SOURCE EXTRACT
######

The aim of the study was to gain clear knowledge on the effects of face masking on the comprehensibility of a large variety of facial expressions (i.e., the six basic Ekman emotions: fear, anger, joy, sadness, disgust, and surprise plus neutrality) by using real and non-digital facemasks, unlike many of the previous studies quoted above. In fact, it is possible that digital masks further limited the possibility of recognizing facial mimicry because they are fixed and do not show dynamic deformations of the fabric, made possible by its elasticity. For example, real masks can show inhalation-related sucking associated with startle reaction in the surprise or fear expressions. Again, they can also show vertical and horizontal stretching of the tissue due to smiling or nose wrinkling. Therefore, it is possible that emotion recognition under digital facemasks was currently under-estimated.
In addition, we wished to investigate if face masking affected the two sexes differently. According to the available psychological and neuroscientific literature, overall, females would be more accurate in identifying emotional facial expressions then males (e.g., McClure, 2000; Montagne et al., 2005; Proverbio et al., 2006; Proverbio, 2021). Indeed, a recent study involving perception of masked faces (Grundmann et al., 2021) showed that being a man was associated with a reduced accuracy in emotion recognition than being a woman, without specific interactions with face masking conditions.

######

WHAT IS REQUIRED
From the passage on face masks and emotion recognition, reproduce word for word the stretch that begins with "The aim of the" and ends with "was currently under-estimated.".

SUPPLIED DATA
######

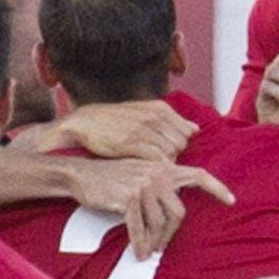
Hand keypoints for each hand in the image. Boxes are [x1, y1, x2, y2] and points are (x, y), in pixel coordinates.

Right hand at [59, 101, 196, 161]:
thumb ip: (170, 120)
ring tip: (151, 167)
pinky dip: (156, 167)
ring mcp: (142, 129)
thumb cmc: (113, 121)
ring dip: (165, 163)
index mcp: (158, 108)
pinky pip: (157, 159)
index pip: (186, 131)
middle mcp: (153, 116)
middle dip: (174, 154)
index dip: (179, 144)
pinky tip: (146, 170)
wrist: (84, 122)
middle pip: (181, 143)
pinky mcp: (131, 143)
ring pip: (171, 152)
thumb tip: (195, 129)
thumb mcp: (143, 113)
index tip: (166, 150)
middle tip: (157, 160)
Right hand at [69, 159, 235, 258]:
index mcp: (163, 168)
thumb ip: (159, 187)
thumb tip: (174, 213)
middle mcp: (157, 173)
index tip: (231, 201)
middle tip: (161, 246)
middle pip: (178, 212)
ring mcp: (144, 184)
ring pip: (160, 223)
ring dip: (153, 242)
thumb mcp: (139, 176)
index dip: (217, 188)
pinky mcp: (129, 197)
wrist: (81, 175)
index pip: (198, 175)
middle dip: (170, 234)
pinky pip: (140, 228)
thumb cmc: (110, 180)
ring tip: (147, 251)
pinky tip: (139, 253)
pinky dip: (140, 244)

######

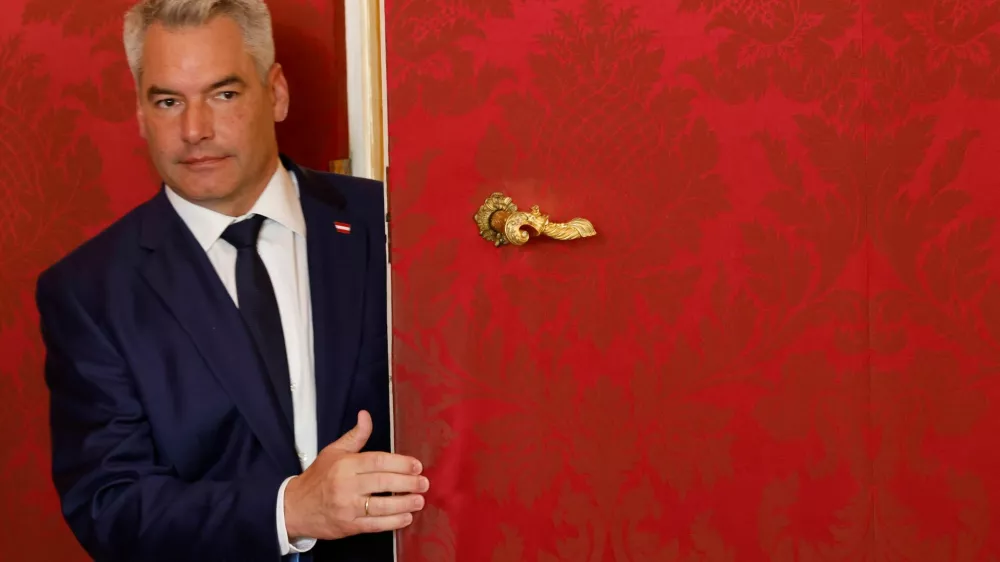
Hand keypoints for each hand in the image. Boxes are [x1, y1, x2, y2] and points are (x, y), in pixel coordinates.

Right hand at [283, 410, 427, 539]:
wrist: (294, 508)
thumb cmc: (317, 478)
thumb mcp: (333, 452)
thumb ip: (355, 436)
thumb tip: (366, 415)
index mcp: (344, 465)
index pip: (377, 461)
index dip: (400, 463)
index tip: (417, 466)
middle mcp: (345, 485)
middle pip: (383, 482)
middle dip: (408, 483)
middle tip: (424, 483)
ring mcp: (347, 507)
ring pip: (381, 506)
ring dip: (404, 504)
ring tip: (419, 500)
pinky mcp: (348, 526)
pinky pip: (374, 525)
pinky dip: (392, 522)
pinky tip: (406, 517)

######

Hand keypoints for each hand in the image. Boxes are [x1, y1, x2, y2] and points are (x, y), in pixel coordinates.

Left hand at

######

YOUR SOLUTION
The aim of the study was to gain clear knowledge on the effects of face masking on the comprehensibility of a large variety of facial expressions (i.e., the six basic Ekman emotions: fear, anger, joy, sadness, disgust, and surprise plus neutrality) by using real and non-digital facemasks, unlike many of the previous studies quoted above. In fact, it is possible that digital masks further limited the possibility of recognizing facial mimicry because they are fixed and do not show dynamic deformations of the fabric, made possible by its elasticity. For example, real masks can show inhalation-related sucking associated with startle reaction in the surprise or fear expressions. Again, they can also show vertical and horizontal stretching of the tissue due to smiling or nose wrinkling. Therefore, it is possible that emotion recognition under digital facemasks was currently under-estimated.